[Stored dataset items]
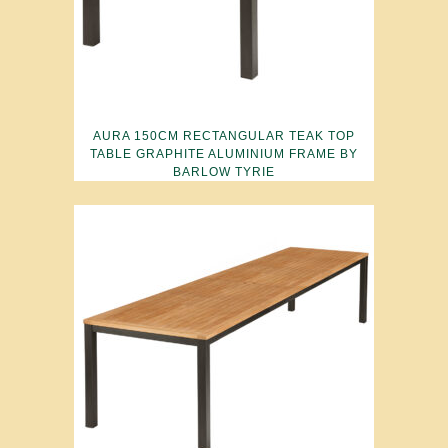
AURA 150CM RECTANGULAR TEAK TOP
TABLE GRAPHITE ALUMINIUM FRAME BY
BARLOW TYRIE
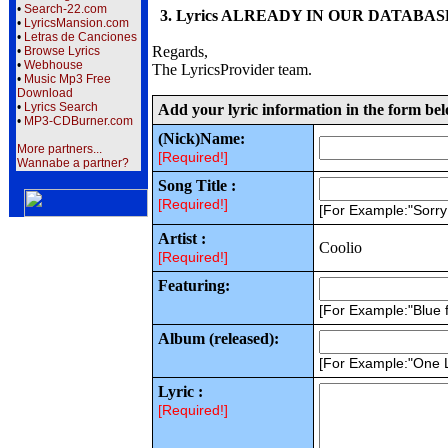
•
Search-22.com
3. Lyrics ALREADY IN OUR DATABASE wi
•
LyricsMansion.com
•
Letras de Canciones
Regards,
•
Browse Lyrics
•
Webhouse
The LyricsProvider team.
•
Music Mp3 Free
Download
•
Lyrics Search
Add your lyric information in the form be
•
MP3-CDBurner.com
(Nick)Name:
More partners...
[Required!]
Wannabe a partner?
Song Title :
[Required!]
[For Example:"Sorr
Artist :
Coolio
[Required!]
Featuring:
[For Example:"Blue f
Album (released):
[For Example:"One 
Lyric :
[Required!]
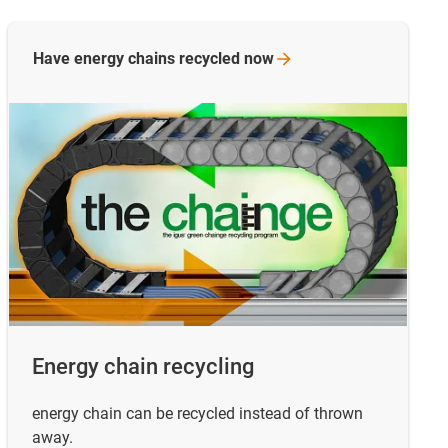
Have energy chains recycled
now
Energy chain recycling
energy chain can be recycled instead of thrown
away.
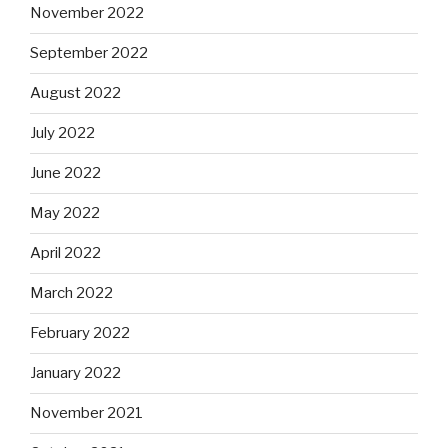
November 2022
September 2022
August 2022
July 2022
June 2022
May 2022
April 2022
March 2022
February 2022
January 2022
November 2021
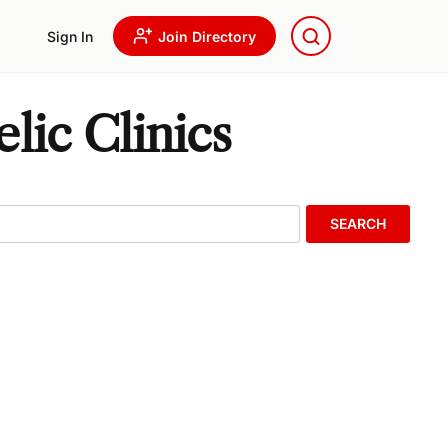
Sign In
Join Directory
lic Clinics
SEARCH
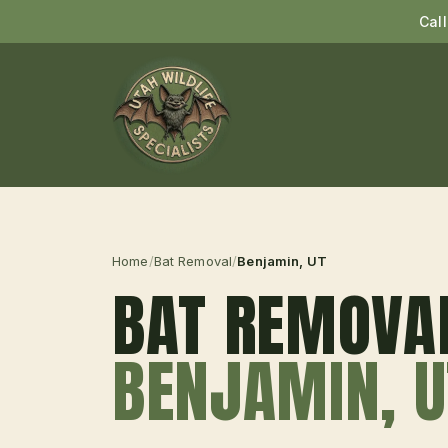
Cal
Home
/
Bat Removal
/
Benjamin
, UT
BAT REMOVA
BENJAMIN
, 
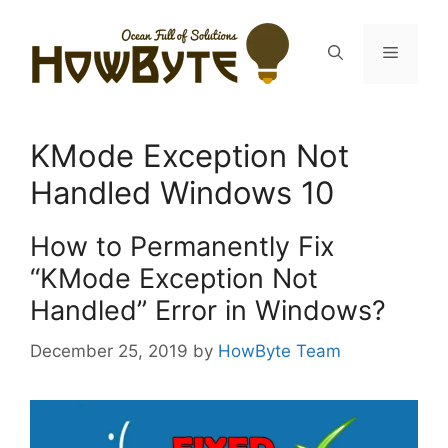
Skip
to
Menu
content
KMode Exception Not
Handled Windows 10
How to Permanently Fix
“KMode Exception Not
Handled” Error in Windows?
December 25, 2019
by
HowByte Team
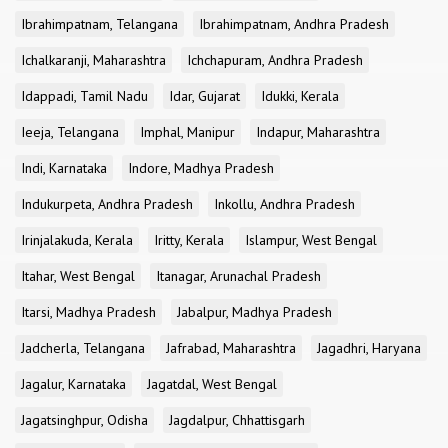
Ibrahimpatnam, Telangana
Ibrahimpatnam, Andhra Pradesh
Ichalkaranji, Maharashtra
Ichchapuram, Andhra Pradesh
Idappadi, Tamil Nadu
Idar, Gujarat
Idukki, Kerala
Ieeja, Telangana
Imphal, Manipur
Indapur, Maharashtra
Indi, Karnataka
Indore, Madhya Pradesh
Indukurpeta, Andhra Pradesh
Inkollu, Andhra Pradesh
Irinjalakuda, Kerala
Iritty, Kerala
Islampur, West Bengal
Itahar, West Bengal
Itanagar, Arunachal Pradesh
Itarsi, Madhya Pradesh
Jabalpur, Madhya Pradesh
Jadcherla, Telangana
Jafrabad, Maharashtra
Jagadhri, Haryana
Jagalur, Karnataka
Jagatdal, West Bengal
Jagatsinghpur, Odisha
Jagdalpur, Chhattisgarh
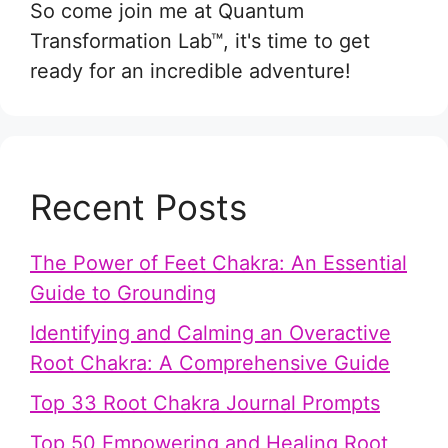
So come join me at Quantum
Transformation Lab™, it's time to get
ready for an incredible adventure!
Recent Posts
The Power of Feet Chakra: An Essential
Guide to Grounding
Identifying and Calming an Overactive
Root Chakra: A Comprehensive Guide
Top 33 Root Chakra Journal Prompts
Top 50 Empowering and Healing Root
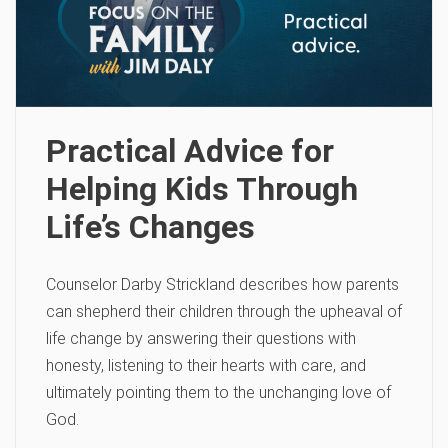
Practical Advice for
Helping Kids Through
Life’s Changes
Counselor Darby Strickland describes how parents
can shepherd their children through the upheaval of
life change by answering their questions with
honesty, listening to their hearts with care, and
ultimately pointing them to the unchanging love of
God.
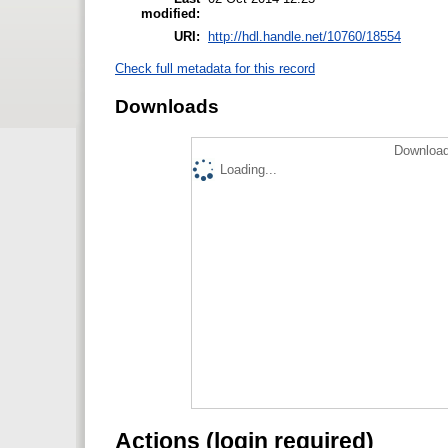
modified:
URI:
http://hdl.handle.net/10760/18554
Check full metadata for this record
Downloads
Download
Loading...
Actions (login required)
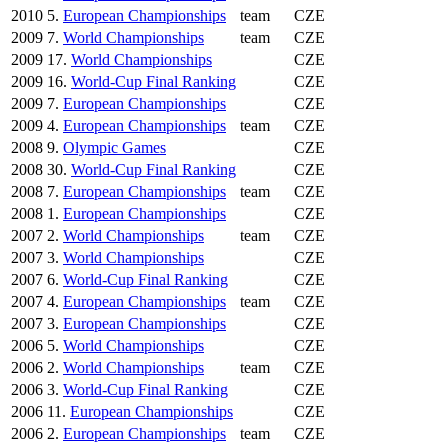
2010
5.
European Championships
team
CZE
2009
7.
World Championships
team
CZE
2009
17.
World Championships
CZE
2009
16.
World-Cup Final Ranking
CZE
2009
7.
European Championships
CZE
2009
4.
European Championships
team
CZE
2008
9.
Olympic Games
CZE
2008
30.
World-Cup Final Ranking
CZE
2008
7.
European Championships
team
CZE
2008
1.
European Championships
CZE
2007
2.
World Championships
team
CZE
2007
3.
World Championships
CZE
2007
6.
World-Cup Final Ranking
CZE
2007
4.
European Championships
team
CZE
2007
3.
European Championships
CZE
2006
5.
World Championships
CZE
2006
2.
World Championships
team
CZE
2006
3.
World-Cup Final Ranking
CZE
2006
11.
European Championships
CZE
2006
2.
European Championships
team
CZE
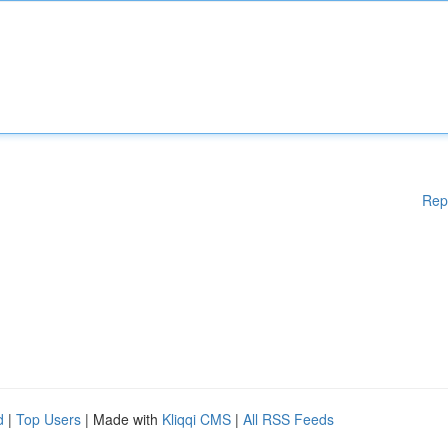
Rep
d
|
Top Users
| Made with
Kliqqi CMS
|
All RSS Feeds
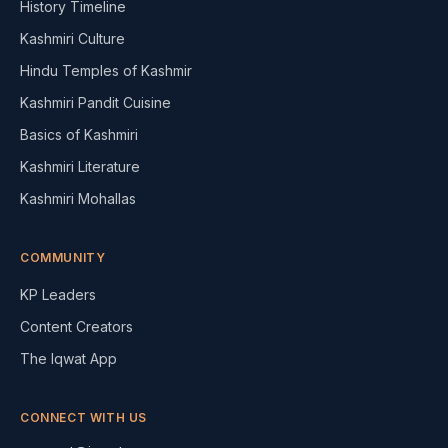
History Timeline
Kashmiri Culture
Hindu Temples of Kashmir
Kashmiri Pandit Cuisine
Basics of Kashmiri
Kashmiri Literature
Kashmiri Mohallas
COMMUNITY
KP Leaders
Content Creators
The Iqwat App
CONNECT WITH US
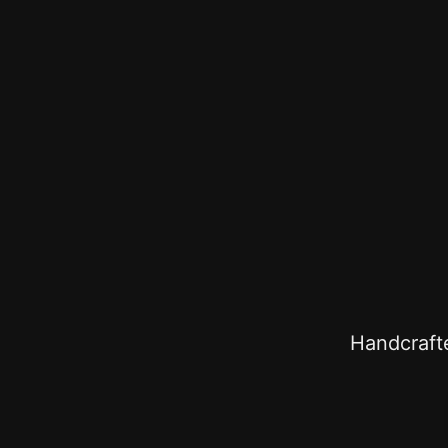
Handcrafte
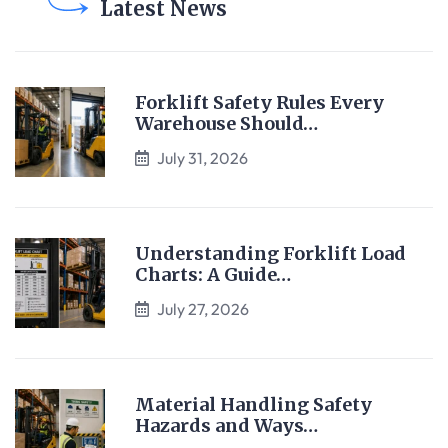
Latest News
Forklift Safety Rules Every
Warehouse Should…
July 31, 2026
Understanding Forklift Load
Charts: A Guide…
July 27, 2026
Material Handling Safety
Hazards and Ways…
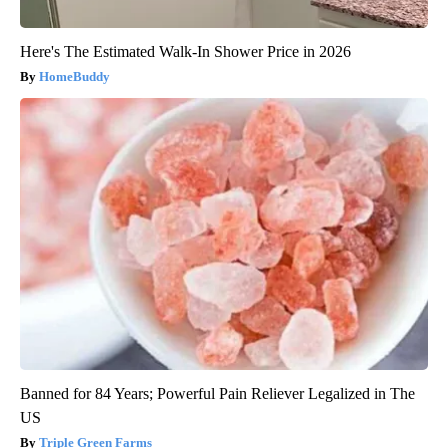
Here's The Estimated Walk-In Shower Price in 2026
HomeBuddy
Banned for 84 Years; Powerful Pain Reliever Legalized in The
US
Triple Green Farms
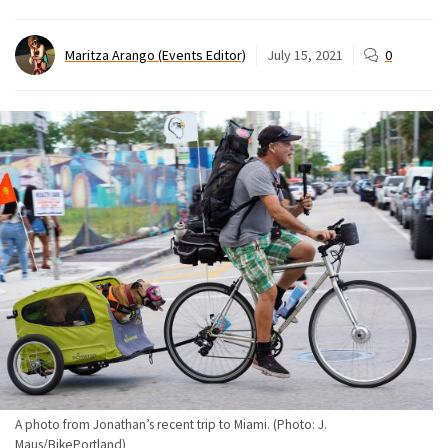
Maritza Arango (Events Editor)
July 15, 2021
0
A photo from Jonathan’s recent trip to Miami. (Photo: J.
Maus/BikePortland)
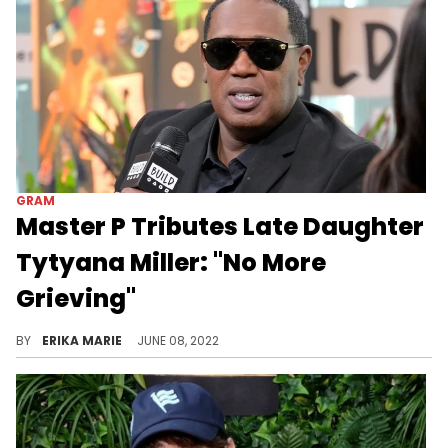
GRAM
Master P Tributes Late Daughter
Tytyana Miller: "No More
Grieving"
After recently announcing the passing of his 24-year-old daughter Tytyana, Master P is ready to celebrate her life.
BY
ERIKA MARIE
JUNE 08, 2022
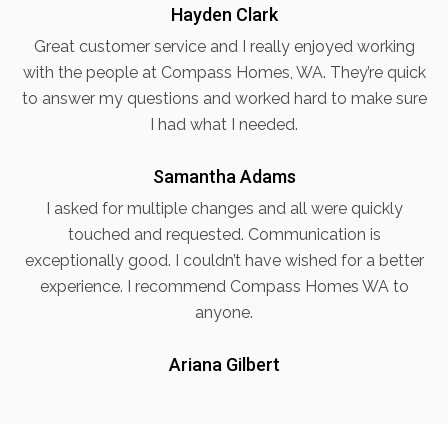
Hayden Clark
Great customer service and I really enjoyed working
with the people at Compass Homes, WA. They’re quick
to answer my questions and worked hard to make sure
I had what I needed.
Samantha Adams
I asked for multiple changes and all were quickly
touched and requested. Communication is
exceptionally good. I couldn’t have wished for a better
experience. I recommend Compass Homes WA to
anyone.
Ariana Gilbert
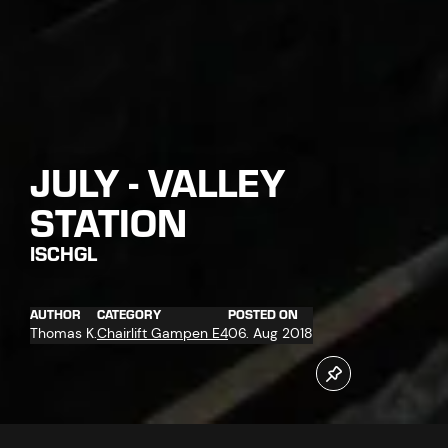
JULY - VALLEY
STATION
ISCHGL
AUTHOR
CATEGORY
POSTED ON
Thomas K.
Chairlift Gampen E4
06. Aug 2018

PROBLEM DESCRIPTION:
When a line of the data holds the string "their", pick it out and copy it.

WRITTEN ANSWER:
can shepherd their children through the upheaval of
life change by answering their questions with
honesty, listening to their hearts with care, and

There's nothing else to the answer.